▸ **WHAT YOU SHOULD DO**
Word for word, restate the entries below, but exclude the images.

▸ **RECORDS SUPPLIED**

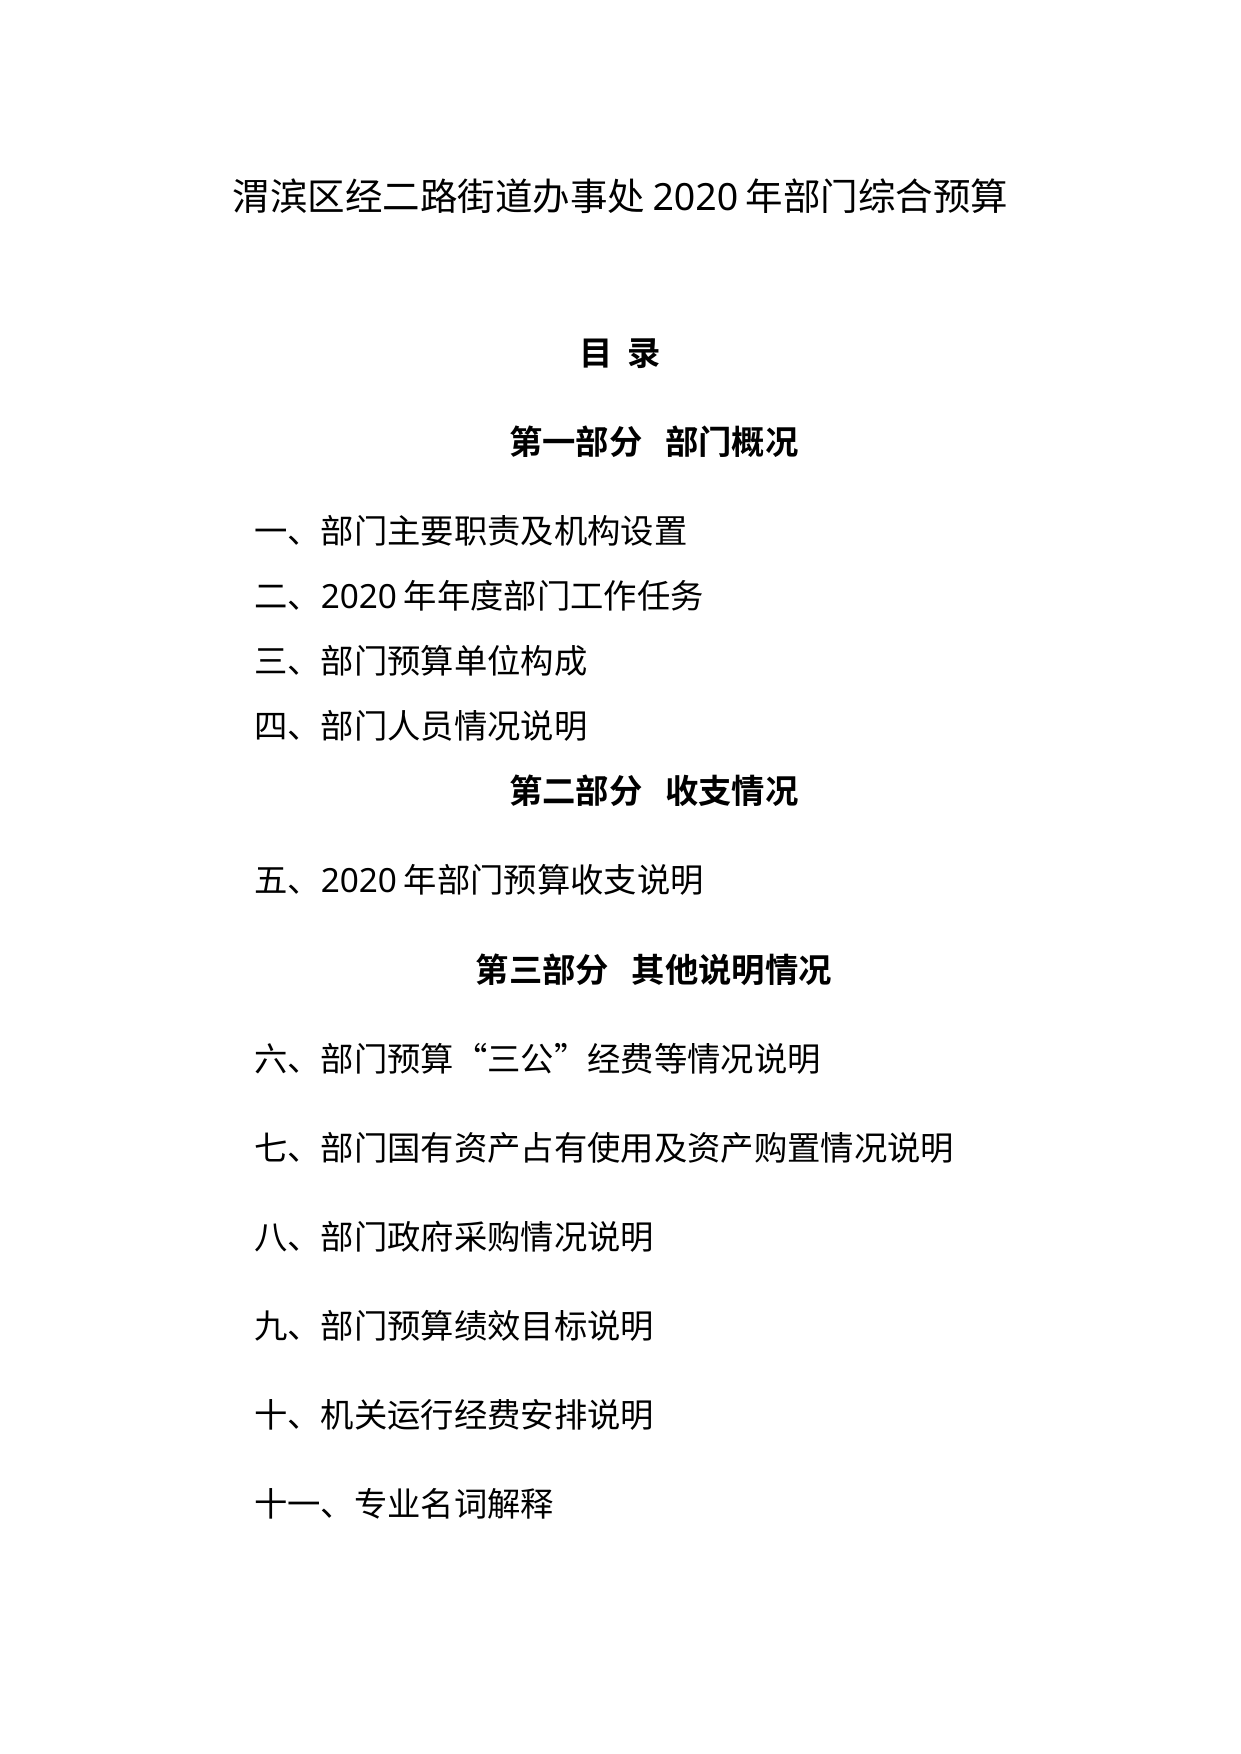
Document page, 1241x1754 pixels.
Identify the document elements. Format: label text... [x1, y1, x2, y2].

text 第一部分 部门概况 [187, 408, 1053, 473]
text 九、部门预算绩效目标说明 [187, 1291, 1053, 1356]
text 目 录 [187, 319, 1053, 384]
text 第三部分 其他说明情况 [187, 935, 1053, 1000]
text 三、部门预算单位构成 [187, 627, 1053, 692]
text 十一、专业名词解释 [187, 1469, 1053, 1534]
text 第二部分 收支情况 [187, 757, 1053, 822]
text 五、2020年部门预算收支说明 [187, 846, 1053, 911]
text 七、部门国有资产占有使用及资产购置情况说明 [187, 1113, 1053, 1178]
text 二、2020年年度部门工作任务 [187, 562, 1053, 627]
text 四、部门人员情况说明 [187, 692, 1053, 757]
text 六、部门预算“三公”经费等情况说明 [187, 1024, 1053, 1089]
text 一、部门主要职责及机构设置 [187, 497, 1053, 562]
text 十、机关运行经费安排说明 [187, 1380, 1053, 1445]
text 八、部门政府采购情况说明 [187, 1202, 1053, 1267]
text 渭滨区经二路街道办事处2020年部门综合预算 [187, 162, 1053, 227]
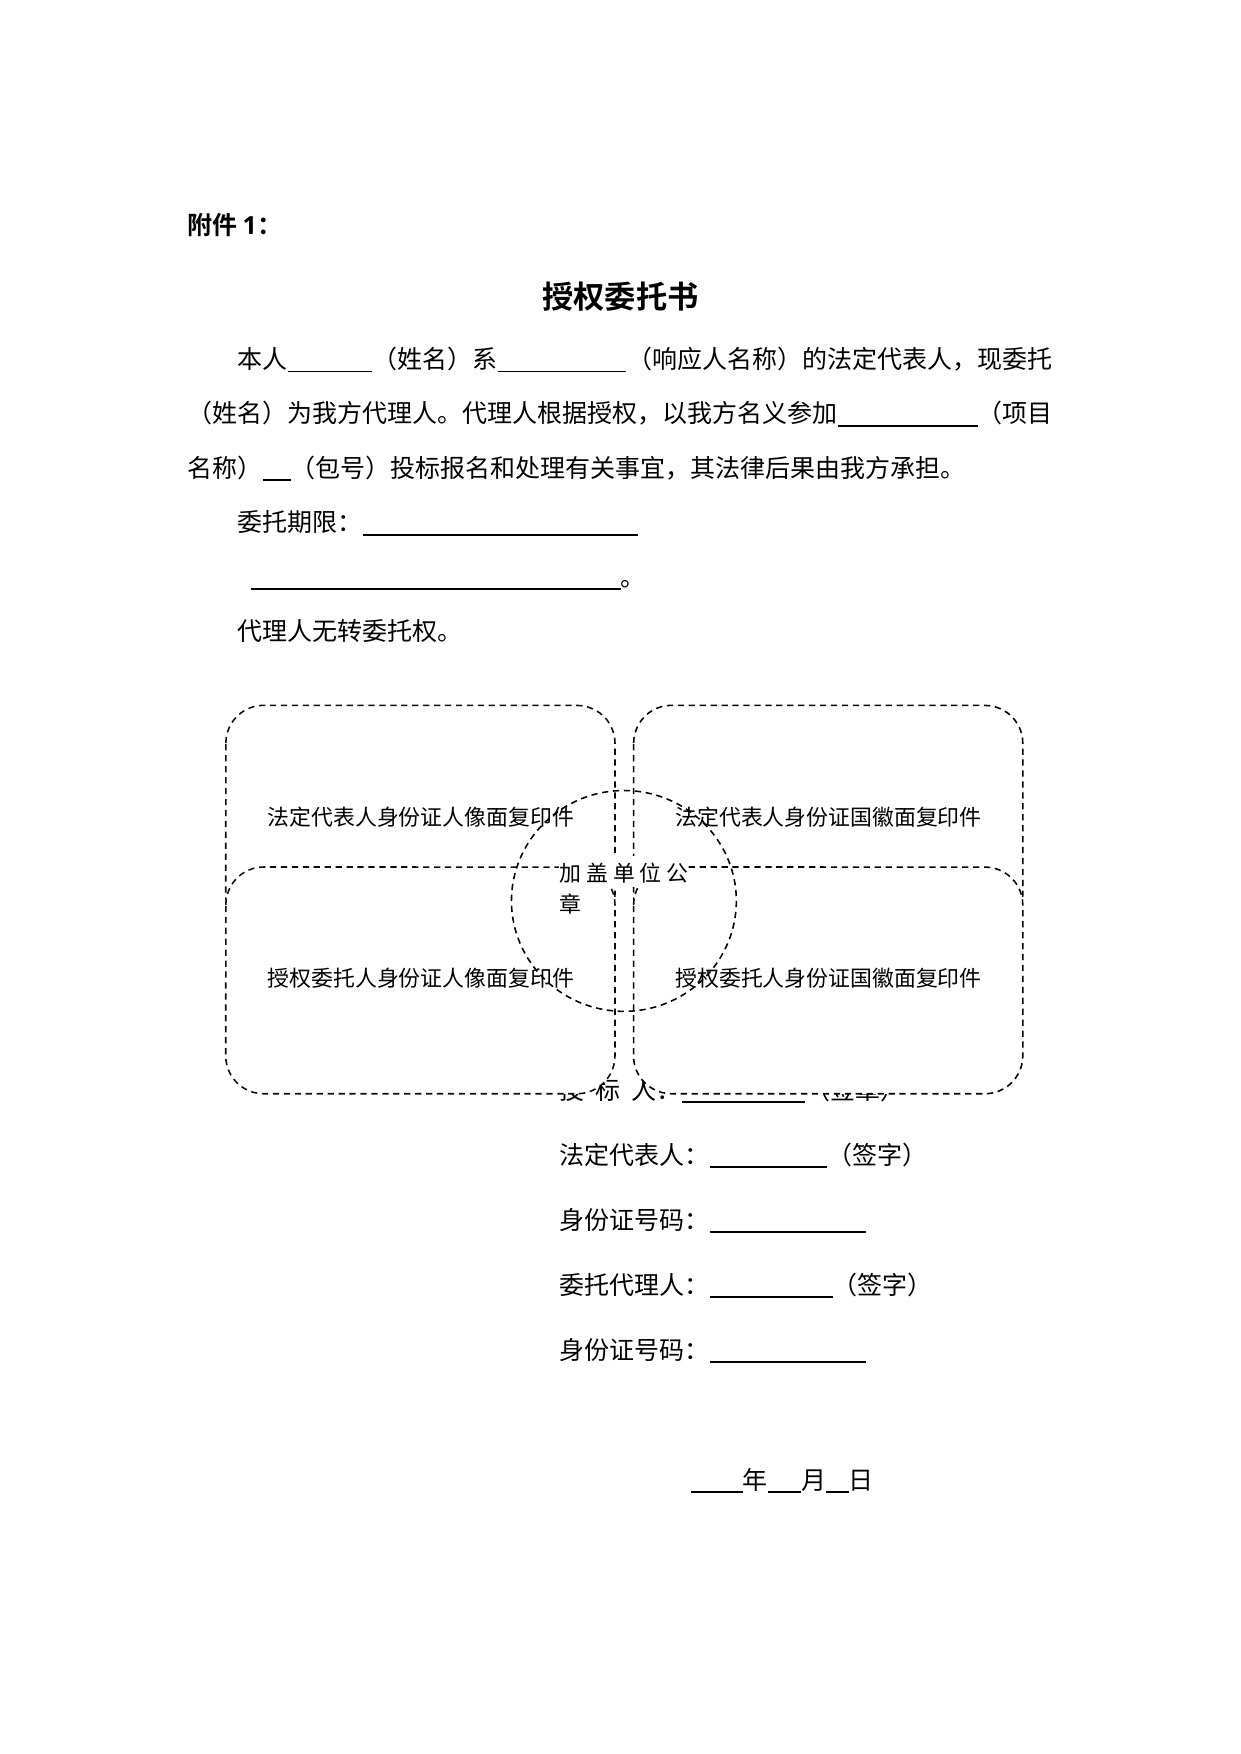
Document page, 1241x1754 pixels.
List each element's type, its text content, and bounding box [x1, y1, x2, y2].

▸ **OUTPUT FOR THIS TASK**
Document page, 1241x1754 pixels.
Identify the document elements. Format: label text... [x1, y1, x2, y2].

text 第一部分 部门概况 [187, 408, 1053, 473]
text 九、部门预算绩效目标说明 [187, 1291, 1053, 1356]
text 目 录 [187, 319, 1053, 384]
text 第三部分 其他说明情况 [187, 935, 1053, 1000]
text 三、部门预算单位构成 [187, 627, 1053, 692]
text 十一、专业名词解释 [187, 1469, 1053, 1534]
text 第二部分 收支情况 [187, 757, 1053, 822]
text 五、2020年部门预算收支说明 [187, 846, 1053, 911]
text 七、部门国有资产占有使用及资产购置情况说明 [187, 1113, 1053, 1178]
text 二、2020年年度部门工作任务 [187, 562, 1053, 627]
text 四、部门人员情况说明 [187, 692, 1053, 757]
text 六、部门预算“三公”经费等情况说明 [187, 1024, 1053, 1089]
text 一、部门主要职责及机构设置 [187, 497, 1053, 562]
text 十、机关运行经费安排说明 [187, 1380, 1053, 1445]
text 八、部门政府采购情况说明 [187, 1202, 1053, 1267]
text 渭滨区经二路街道办事处2020年部门综合预算 [187, 162, 1053, 227]
Document page, 1241x1754 pixels.
List each element's type, its text content, and bounding box [x1, y1, x2, y2].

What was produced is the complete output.